Top of Data provided

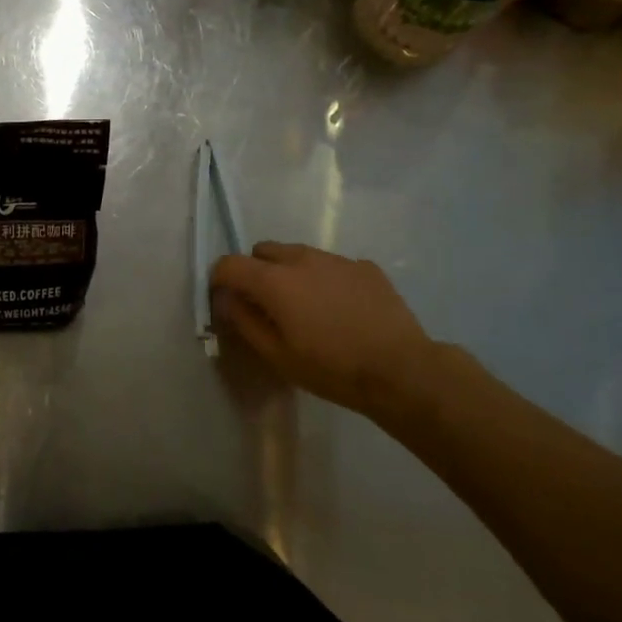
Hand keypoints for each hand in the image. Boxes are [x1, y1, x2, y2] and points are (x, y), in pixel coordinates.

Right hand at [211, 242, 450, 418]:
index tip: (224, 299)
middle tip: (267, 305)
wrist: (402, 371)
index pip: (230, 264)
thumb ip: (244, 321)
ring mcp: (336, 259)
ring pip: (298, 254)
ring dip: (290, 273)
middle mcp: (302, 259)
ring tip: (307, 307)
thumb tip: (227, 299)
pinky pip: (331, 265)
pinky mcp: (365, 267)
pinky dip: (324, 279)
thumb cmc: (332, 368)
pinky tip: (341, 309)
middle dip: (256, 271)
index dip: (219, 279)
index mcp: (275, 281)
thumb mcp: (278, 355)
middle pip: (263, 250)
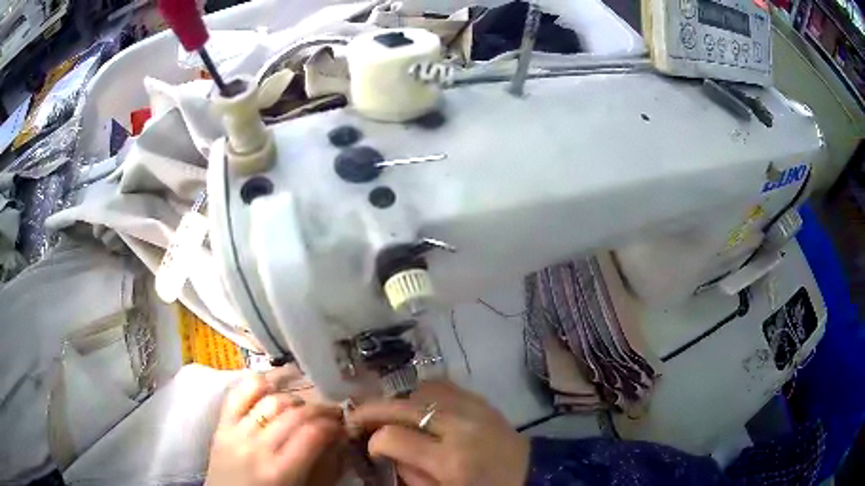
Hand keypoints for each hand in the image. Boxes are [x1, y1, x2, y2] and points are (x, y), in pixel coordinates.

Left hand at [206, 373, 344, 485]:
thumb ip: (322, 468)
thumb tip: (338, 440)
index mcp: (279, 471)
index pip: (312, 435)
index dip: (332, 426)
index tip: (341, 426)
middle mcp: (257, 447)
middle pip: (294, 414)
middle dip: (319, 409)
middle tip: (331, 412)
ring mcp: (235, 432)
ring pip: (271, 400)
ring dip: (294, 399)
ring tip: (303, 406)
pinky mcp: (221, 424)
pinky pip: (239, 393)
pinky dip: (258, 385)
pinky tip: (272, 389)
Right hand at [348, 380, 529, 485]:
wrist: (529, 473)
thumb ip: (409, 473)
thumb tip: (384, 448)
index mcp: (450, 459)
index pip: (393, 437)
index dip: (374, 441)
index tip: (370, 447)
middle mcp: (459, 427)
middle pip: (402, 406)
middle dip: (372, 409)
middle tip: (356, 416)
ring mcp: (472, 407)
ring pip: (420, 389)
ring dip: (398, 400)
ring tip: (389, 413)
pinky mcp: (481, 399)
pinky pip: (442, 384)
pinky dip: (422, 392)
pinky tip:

Bottom of Data provided
Top of Data provided

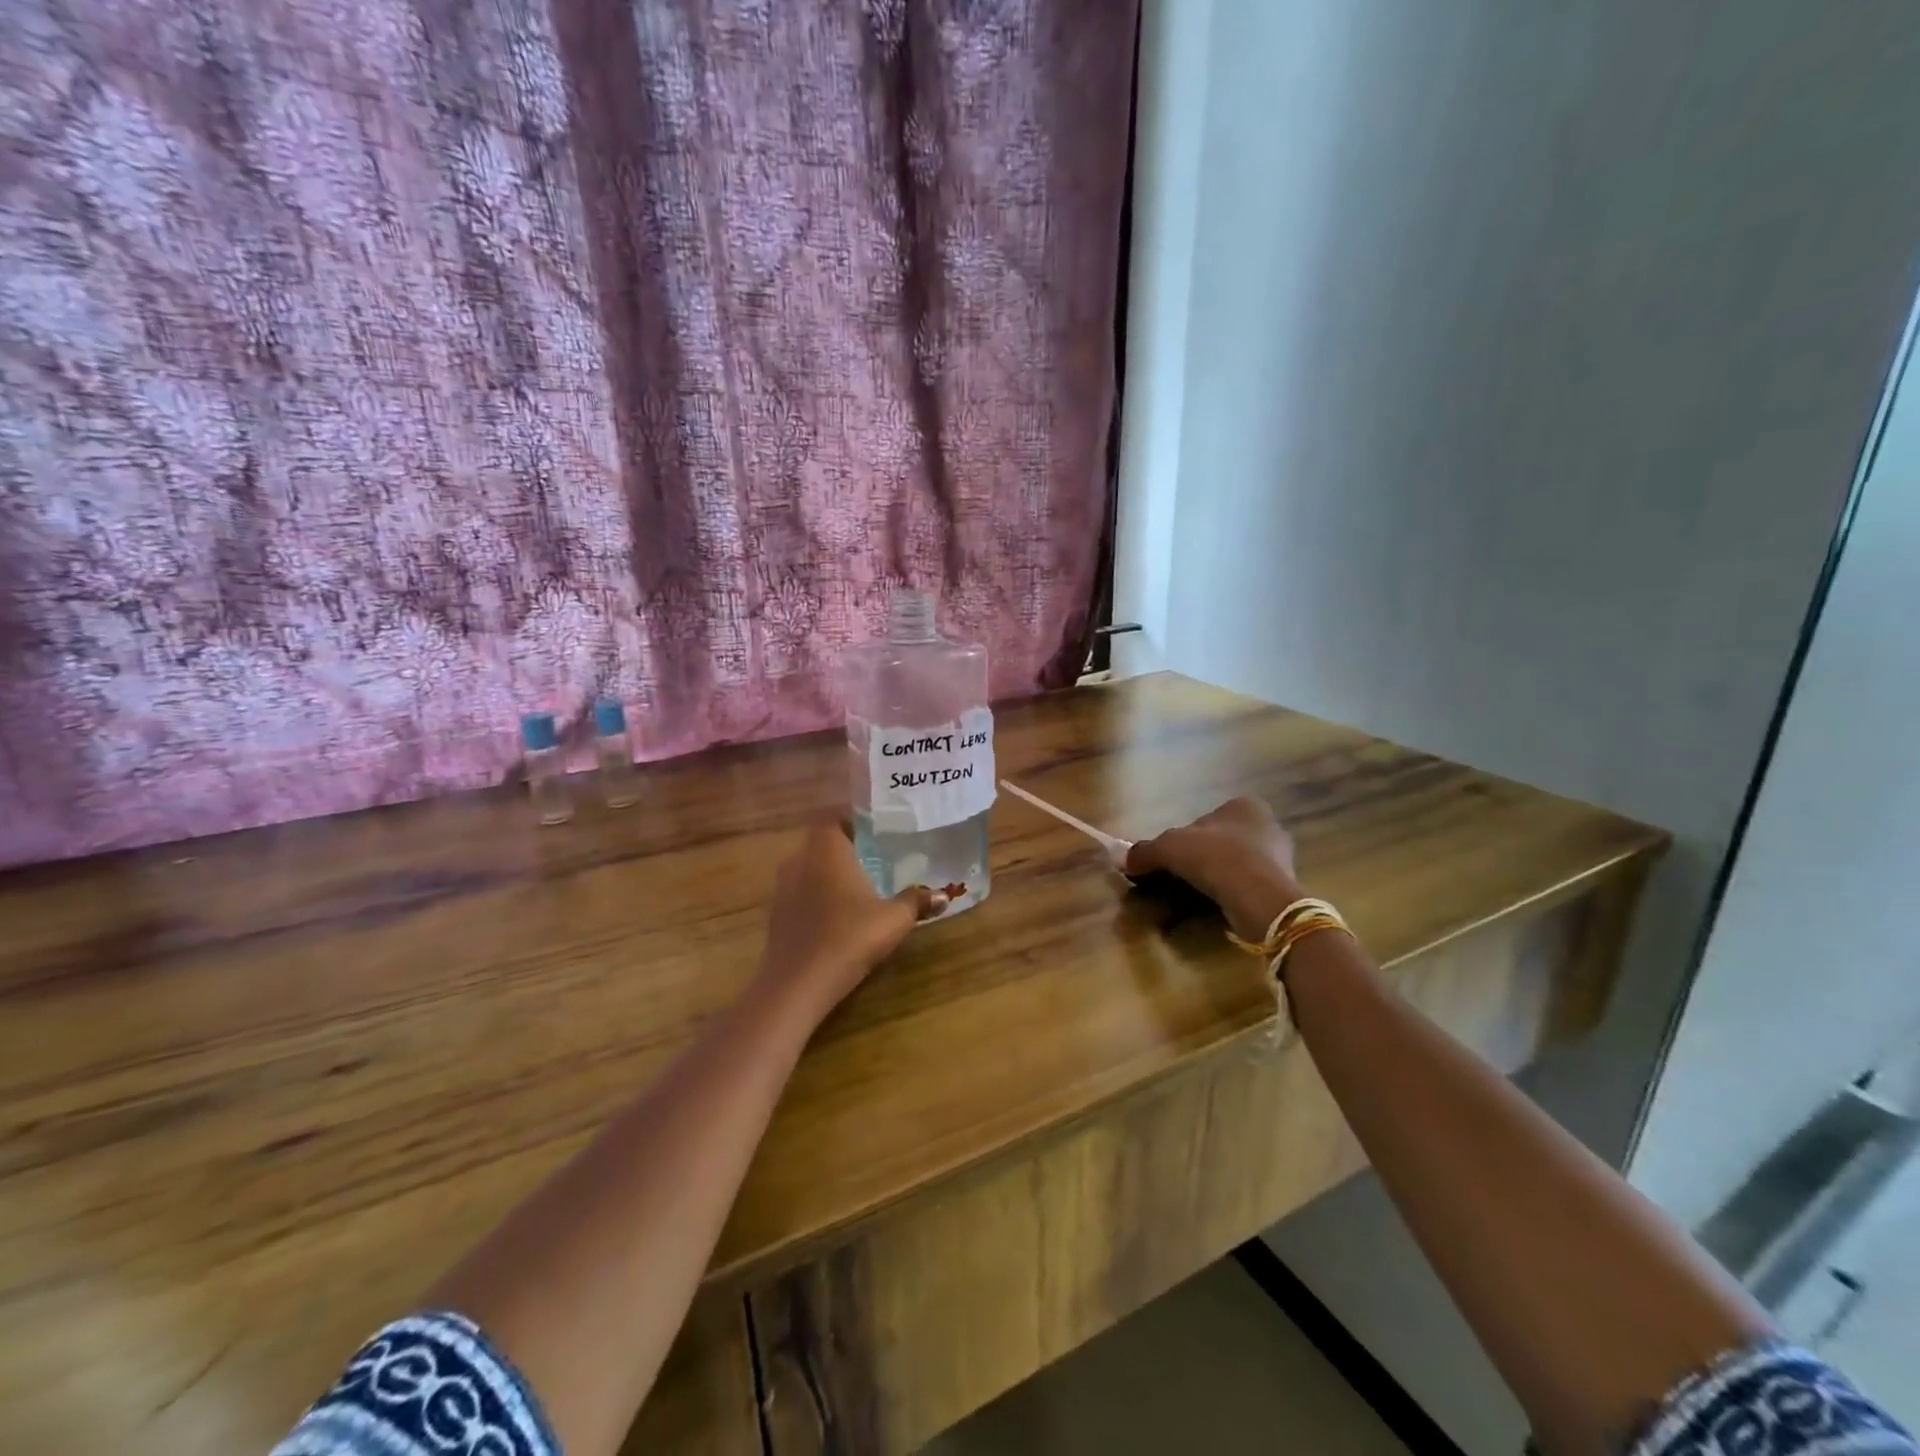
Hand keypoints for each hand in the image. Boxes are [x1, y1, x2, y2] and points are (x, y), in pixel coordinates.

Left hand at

Bottom of Data provided

■ Work item ■
Give back exactly the lines above starting at the line where "thumb tip: (338, 440)" appears and ending at the line where "index pip: (393, 437)" appears, both included, with no other lines.

■ Task output ■
thumb tip: (338, 440)
index mcp: (279, 471)
index pip: (312, 435)
index dip: (332, 426)
index tip: (341, 426)
middle mcp: (257, 447)
middle pip: (294, 414)
middle dip: (319, 409)
middle tip: (331, 412)
ring mcp: (235, 432)
ring pip: (271, 400)
ring dip: (294, 399)
ring tip: (303, 406)
pinky mcp: (221, 424)
pinky pip: (239, 393)
pinky dip: (258, 385)
pinky tip: (272, 389)
Right hand at [348, 380, 529, 485]:
wrist: (529, 473)
thumb ip: (409, 473)
thumb tip: (384, 448)
index mcp: (450, 459)
index pip: (393, 437)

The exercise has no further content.